▸ **Given task**:
Repeat the rows below word for word, starting at the first line and ending at the line that contains "order: Stylommatophora", with both of those lines included.

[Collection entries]
● ● ● ● ●
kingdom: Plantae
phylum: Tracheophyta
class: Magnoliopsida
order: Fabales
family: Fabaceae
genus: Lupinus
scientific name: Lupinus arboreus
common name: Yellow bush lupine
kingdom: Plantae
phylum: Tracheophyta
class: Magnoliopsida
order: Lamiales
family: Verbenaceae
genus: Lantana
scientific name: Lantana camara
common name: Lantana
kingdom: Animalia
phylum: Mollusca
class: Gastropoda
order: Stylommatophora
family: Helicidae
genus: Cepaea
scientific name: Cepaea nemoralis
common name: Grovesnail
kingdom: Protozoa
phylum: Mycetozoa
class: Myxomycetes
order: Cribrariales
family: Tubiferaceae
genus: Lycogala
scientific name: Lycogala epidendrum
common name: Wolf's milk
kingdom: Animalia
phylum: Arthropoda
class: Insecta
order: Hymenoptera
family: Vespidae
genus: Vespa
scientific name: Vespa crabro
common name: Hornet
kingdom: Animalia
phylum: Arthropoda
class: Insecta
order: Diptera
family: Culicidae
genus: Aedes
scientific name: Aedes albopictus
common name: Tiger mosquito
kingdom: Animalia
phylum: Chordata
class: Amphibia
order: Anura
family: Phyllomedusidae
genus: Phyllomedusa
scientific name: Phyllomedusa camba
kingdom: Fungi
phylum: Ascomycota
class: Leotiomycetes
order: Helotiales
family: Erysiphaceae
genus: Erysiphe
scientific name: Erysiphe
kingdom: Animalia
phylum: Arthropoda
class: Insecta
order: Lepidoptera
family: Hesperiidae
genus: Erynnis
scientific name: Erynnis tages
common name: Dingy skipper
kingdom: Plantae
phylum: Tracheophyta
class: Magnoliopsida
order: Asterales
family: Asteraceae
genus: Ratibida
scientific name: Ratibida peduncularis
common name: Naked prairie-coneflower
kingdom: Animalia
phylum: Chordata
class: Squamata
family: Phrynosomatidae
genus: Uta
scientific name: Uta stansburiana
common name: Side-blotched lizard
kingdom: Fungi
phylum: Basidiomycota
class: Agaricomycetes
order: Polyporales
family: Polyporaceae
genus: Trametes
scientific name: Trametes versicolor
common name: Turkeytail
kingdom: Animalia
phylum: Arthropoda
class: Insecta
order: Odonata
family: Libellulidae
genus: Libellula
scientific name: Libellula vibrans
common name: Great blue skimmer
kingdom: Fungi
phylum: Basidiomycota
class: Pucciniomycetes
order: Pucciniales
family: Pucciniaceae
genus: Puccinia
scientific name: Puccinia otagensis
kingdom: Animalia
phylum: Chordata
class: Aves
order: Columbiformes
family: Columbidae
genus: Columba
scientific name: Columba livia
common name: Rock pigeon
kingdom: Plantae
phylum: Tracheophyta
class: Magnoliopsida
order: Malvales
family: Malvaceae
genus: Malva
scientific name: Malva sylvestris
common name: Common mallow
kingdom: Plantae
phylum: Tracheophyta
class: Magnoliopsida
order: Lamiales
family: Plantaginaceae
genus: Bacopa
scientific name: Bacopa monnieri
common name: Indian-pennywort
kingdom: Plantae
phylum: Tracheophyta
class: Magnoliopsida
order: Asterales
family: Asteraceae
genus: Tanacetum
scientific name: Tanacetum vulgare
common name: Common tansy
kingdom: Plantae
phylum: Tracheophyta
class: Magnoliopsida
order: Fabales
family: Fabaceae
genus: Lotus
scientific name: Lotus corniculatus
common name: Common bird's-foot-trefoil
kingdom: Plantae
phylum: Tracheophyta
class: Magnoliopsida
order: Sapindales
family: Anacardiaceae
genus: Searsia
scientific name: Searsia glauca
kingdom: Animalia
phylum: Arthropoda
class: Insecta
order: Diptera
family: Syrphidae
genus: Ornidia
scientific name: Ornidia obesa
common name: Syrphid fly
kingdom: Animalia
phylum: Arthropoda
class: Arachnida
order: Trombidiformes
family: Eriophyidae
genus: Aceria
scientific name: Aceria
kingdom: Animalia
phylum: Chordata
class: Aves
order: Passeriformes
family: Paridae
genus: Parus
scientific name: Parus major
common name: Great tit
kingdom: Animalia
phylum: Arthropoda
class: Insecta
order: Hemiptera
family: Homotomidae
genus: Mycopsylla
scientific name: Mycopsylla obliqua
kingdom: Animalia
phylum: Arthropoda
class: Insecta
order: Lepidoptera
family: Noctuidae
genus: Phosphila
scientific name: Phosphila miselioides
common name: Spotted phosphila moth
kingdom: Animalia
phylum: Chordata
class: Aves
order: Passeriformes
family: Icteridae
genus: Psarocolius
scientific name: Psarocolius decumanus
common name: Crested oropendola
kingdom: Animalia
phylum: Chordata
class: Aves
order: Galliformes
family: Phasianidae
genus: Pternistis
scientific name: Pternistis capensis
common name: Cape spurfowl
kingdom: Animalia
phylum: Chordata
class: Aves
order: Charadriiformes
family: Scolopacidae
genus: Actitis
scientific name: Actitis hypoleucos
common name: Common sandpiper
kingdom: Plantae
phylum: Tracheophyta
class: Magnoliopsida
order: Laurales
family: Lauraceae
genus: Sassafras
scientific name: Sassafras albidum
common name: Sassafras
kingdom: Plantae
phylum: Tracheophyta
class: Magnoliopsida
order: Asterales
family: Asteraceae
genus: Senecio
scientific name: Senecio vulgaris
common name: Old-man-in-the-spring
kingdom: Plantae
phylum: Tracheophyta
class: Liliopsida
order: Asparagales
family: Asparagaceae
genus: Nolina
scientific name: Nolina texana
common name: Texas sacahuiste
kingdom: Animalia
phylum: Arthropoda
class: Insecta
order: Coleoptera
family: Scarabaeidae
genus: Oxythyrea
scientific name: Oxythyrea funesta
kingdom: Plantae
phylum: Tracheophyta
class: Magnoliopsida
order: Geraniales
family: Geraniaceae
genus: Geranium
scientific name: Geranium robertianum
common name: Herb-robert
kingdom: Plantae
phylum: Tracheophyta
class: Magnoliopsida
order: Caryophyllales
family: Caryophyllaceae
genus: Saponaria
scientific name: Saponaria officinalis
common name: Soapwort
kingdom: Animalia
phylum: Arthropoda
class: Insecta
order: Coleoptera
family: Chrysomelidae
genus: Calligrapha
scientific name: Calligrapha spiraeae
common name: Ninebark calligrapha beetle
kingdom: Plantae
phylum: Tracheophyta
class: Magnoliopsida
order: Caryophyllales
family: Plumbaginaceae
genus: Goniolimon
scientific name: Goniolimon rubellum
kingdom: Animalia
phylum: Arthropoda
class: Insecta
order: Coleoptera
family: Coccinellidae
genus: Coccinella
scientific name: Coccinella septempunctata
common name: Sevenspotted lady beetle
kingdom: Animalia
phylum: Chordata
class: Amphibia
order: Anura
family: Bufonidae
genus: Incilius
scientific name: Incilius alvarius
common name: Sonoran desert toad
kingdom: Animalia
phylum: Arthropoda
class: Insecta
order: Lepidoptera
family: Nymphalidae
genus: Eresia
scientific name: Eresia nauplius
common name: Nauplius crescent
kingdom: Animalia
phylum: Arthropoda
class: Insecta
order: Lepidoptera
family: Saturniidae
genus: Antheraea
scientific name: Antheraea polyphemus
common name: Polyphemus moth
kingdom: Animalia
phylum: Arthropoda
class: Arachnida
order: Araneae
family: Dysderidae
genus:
● ● ● ● ●
▸ **Exercise result**:
kingdom: Plantae
phylum: Tracheophyta
class: Magnoliopsida
order: Fabales
family: Fabaceae
genus: Lupinus
scientific name: Lupinus arboreus
common name: Yellow bush lupine
kingdom: Plantae
phylum: Tracheophyta
class: Magnoliopsida
order: Lamiales
family: Verbenaceae
genus: Lantana
scientific name: Lantana camara
common name: Lantana
kingdom: Animalia
phylum: Mollusca
class: Gastropoda
order: Stylommatophora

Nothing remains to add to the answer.